Ok I do see they come in two sizes. I just went ahead and grabbed the one I linked to since it is clearly 3/8 (says so in the description) and many don't specify. Just judging by what is up right now it appears the 1/2" size is far more common comparing at the bore size to the set screw for reference. Not seeing any listed cheaper except for more reasonable shipping even with what seems excessive shipping it is cheaper than Sherline's boring head and is a bargain compared to new (seeing them listed retail at $300-450    ). 

Now to track down a 7/8-20 adapter, LMS doesn't seem to offer an 7/8-20 to MT1 anymore, smallest they have is MT2.


----------



## mikey (Dec 23, 2017)

Aaron_W said:


> Ok I do see they come in two sizes. I just went ahead and grabbed the one I linked to since it is clearly 3/8 (says so in the description) and many don't specify. Just judging by what is up right now it appears the 1/2" size is far more common comparing at the bore size to the set screw for reference. Not seeing any listed cheaper except for more reasonable shipping even with what seems excessive shipping it is cheaper than Sherline's boring head and is a bargain compared to new (seeing them listed retail at $300-450    ).
> 
> Now to track down a 7/8-20 adapter, LMS doesn't seem to offer an 7/8-20 to MT1 anymore, smallest they have is MT2.



I screwed up. It is a 7/8-20 to 3/4-16 adapter that screws onto the Sherline spindle. My mistake, Aaron.

The Criterion head is vastly superior to the Sherline head; its not even close so you went with a better head. You need to completely disassemble the head and clean it out, then re-lube with a good grease (I like SuperLube) and readjust the gib screws. You will really like this head, Aaron.


----------



## Aaron_W (Dec 25, 2017)

I did find the 3/4-7/8 adapter at Little Machine Shop, unfortunately it has been discontinued. 

Searching online I am not coming up with either a 7/8 to MT1 or 3/4-7/8 adapters so it looks like I will have a threading project. Good thing I got the 4400 that came with the thread making bits.

Is there an advantage to either method? Sherline has an MT1 blank that is large enough to do 7/8", and obviously I can turn a chunk of 1" steel rod into a 3/4-7/8 increaser.

I've got a tube of Superlube so when the head gets here I can clean it up. I found a couple of options for that Borite boring bar set, all I've found are $150-200 range so it will be a month or two before I pick those up. Lots of time to get the boring head figured out and ready for service.

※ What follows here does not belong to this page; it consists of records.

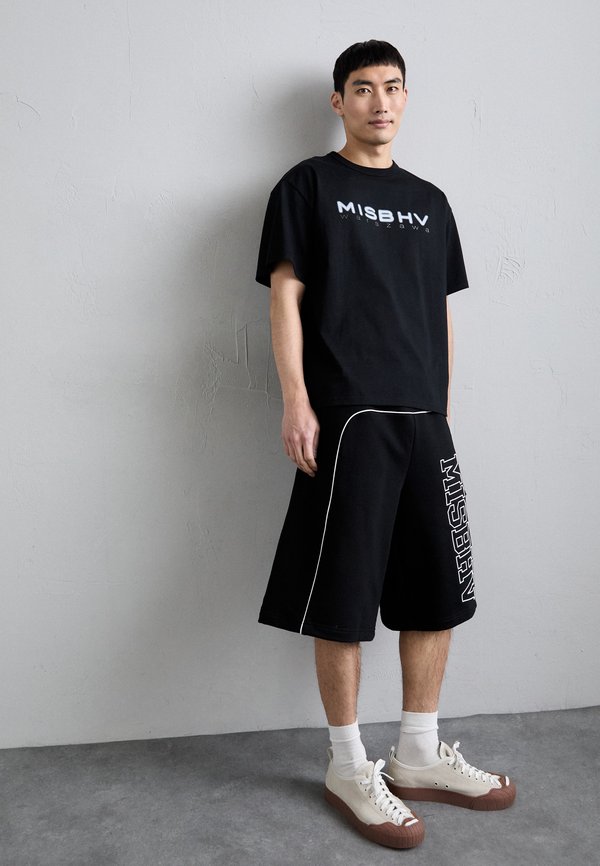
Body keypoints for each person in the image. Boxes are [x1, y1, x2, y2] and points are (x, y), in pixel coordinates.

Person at [255, 39, 516, 850]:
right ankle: (346, 763)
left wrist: (442, 404)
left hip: (423, 421)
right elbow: (286, 296)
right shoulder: (308, 186)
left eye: (393, 87)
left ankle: (417, 753)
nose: (380, 102)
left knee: (437, 588)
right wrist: (297, 401)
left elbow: (438, 307)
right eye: (363, 88)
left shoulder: (430, 201)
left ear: (407, 98)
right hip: (349, 415)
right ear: (339, 101)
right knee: (343, 593)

I've found several reviews that share your opinion of Sherline's boring head. Seems that while adequate it is not up to their usual standard.


----------



## mikey (Dec 25, 2017)

I would screw cut a 3/4-16 thread and register, then put screw it in place on the lathe head stock and cut the 7/8-20 thread. You're more likely to get a concentric piece. 

I own the Sherline head. It is nowhere near the function or quality of a Criterion head, trust me.


----------